It started with a cryptic message,
typed up in white text on a black background. “THE 1975 A BRIEF INQUIRY INTO ONLINE RELATIONSHIPS.” The mysterious post, which was published on, April 29th by The 1975 on the band’s Twitter and Instagram pages, has a subheading that reads, “If I don’t get to see the beauty of the end of culture, then at least I’ve seen the culture of the end of beauty.” What follows is a paragraph, formatted in the style of an article, (or a song?) on the topic of communication in today’s social media landscape.
On May 1st, another curious post appeared. This time of the word, “hello” inside a grey rectangle that calls to mind images of iPhone advertisements.
On May 3rd, the Manchester Indie Rock group posted the same headings, this time above an image of several teens sitting in an art museum, staring down at their phones, missing the beautiful art around them.
On Friday, May 4th, the series continued with an image of a young girl wearing a virtual reality headset, underneath the caption: “MODERNITY HAS FAILED US.” Giving little away, but insinuating plenty, the messages have sent theorists scrambling for answers as to what the posts say about The 1975’s upcoming album, Music For Cars.
The 1975 recently launched a countdown clock on their website, set to reach zero on June 1st, indicating a likely release date for the new album. The band’s front man, Matthew Healy, has also hinted at June 1st as the release date in the past.
Behind the clock, images of various pop culture events and icons flash by, while instrumental music plays. Combined with the band’s previous posts, the clock design hints at an album that will take a hard look at how people use social media today.
The 1975 have always aimed to question societal norms and send messages that permeate beyond the world of music.

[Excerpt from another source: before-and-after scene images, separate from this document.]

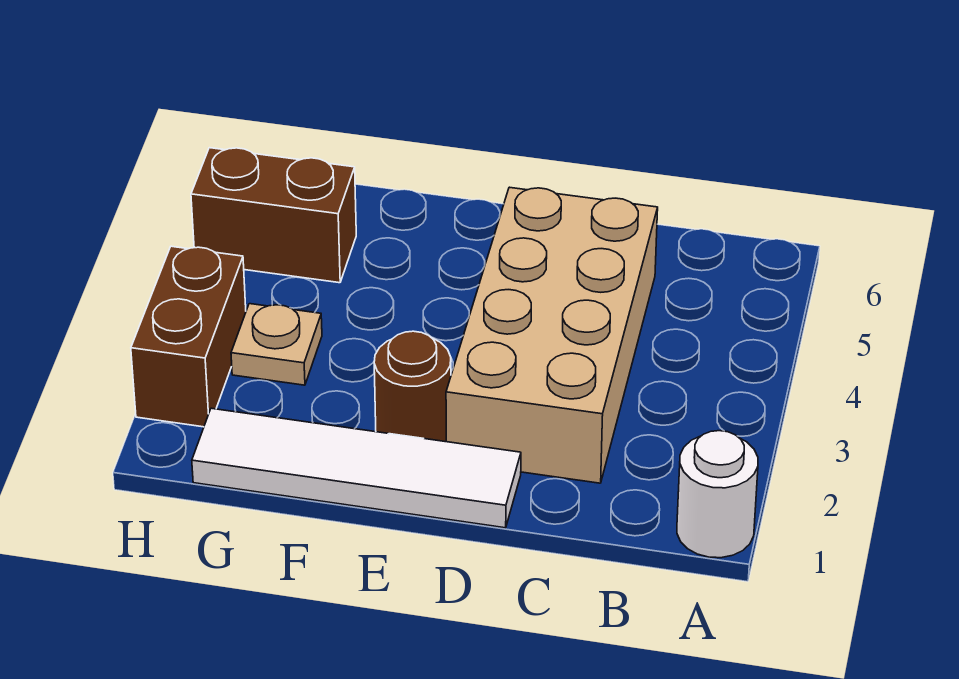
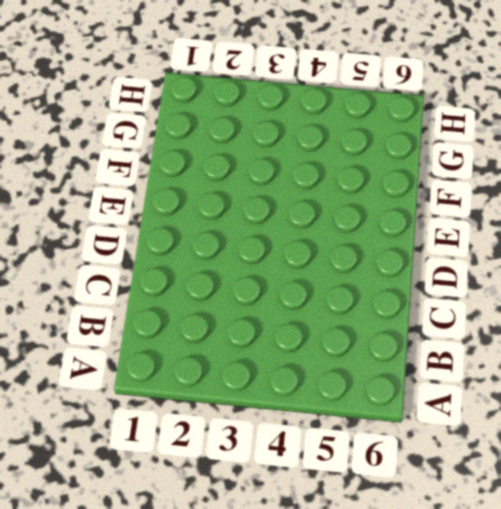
none -> white round brick A1 level 1
none -> tan brick C2:D5 level 1

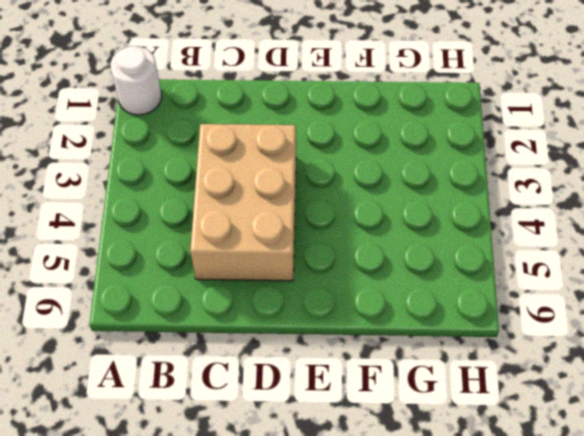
tan brick C3:D5 level 1 -> tan brick C2:D5 level 1
none -> white tile D1:G1 level 1
none -> brown round brick E2 level 1

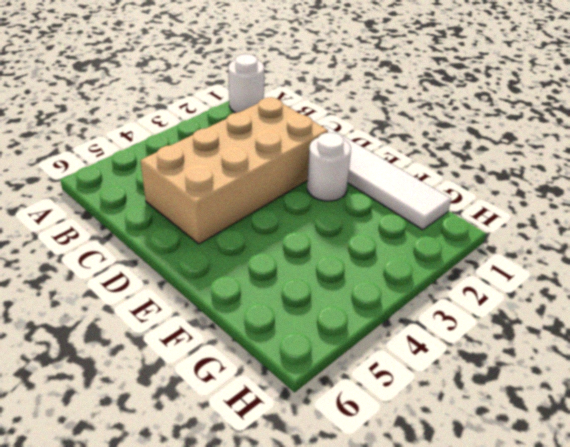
white round brick E2 level 1 -> brown round brick E2 level 1
none -> tan plate G3 level 1
none -> brown brick G5:H5 level 1

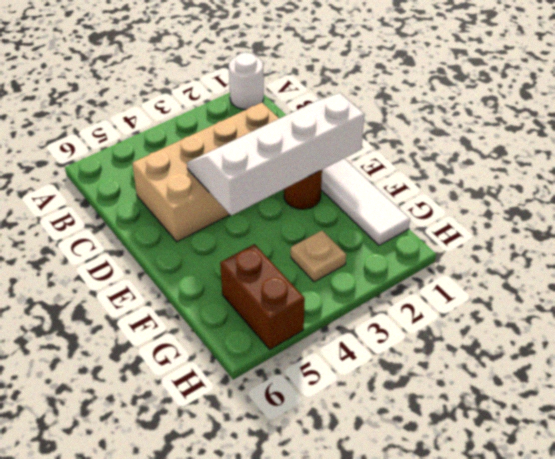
white slope D1:E4 level 2 top E -> none
none -> brown brick H2:H3 level 1

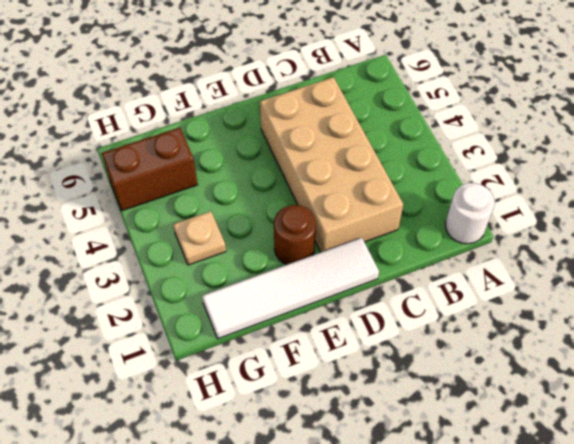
none -> brown brick H2:H3 level 1

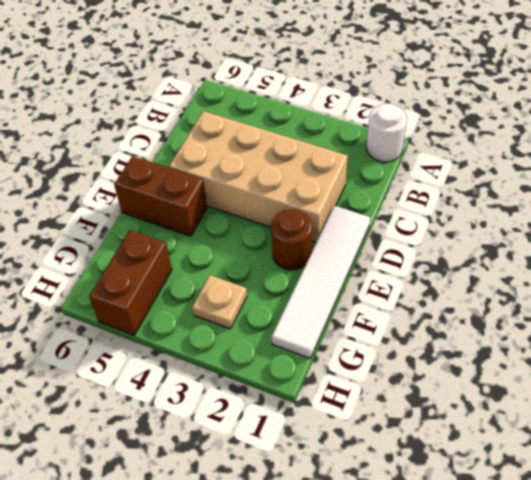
brown brick E5:E6 level 1 -> brown brick H2:H3 level 1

On their 2016 hit, “Love Me,” Healy mocks the frivolity of the modern celebrity with biting lyrics like, “You look famous, let’s be friends and portray we possess something important.”
Since their self-titled album debuted in 2013, The 1975 have enjoyed success in both native England and the U.S, praised for Healy’s brilliant lyricism and the band’s ambitious and versatile synth pop sound.
Before they were The 1975, Healy, George Daniel (drums), Adam Hann (guitar), and Ross MacDonald (bass), were known as, Drive Like I Do. The group covered bands like Fall Out Boy before becoming The 1975.
Instead of fading away, Drive Like I Do, has remained a lesser-known side project for the band. Healy has assured fans that the debut album from Drive will be released “in the coming few years” and will be a separate work from Music for Cars.
According to Healy, Music For Cars will be the final installment in a trilogy of albums, and will usher in a new era for the band.
The band’s manager Jamie Oborne has hinted that the band will announce new tour dates in August. New sounds from The 1975 may be reaching audiences in the U.K and U.S by this October.